“Do you think we should tell the kids what really happened? What they don’t know won’t hurt them, right?”
We received this question when a parent accidentally ran over the sleeping, aging family cat. What would you say if they asked you?
I’m wondering if you can help me with an immediate issue. We have a 10-year-old son and 8-year-old daughter. We also had a beloved 14-year-old cat, Ginger, until this morning – when she was accidentally run over. (She was sleeping under the car in the garage.) The children were asleep so did not see or hear any of this.
We’re struggling with whether or not we should tell the kids. One of us thinks we should never tell the children what happened and that the cat died of natural causes. One of us is conflicted about not being open but also doesn’t want to burden the children with this news. What would you recommend in this situation? As of now, the children know the cat died, but nothing about the accident.
Great question! Tough situation for everyone involved.
My initial response was to encourage not sharing the full story, kind of the “what they don’t know, won’t hurt them” philosophy. However, I think there are some opportunities in this situation for growth, transparency, modeling, and healing.
I would suggest telling the kids: “We have something very difficult we want to tell you. We thought about not telling you because we know it will be hard to hear and that you might have all sorts of upset feelings. But just because it’s hard, doesn’t mean it isn’t the right thing to do. We don’t want to lie to you because we believe that lying is wrong. We know that as a family we will all be able to handle this together.”

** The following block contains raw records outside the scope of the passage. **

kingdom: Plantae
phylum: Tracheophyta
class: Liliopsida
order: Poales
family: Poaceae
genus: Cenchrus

There will probably be lots of tears. I’m sure the driver feels terrible about it. Emotions may run back and forth from anger to sadness. The bottom line for me is this: In challenging situations, you have a golden opportunity to help your children walk through difficult emotions. You have an opportunity to treat your kids as capable of handling adversity and not shielding them from real life. There is also a great opportunity to build empathy for whoever was driving and how awful that parent is feeling.
If you do decide to tell, you need to be ready to allow the kids to have a range of emotions and validate their experience. Perhaps even a memorial service for Ginger?
Hope these thoughts help. I’d love to hear what you decide and how it goes.
Thank you so much for your thoughtful response regarding the situation with the death of our cat. Your words were instrumental in helping us decide what to do.
We had a talk with the kids tonight. When we told them how the cat died, they were more worried about making ME feel better than what had happened to Ginger. Unbelievable – I’m so blessed. Thank you for all that you did to support us. Your words of wisdom and prayers and emails were so helpful.
Also, I will be holding on to your advice as a reminder for how to handle future difficult situations with the kids. Thanks again! Your wise words were a huge blessing!
The parents together gave the kids a loud and clear message: “Even when it’s hard, we’re going to tell you the truth!” The parent who ran over the cat spoke the truth to the kids and became the recipient of their mercy and grace.
Proverbs 12:19 says, “Truth lasts; lies are here today, gone tomorrow.” In what ways can you encourage and be an example of truth-telling in your home?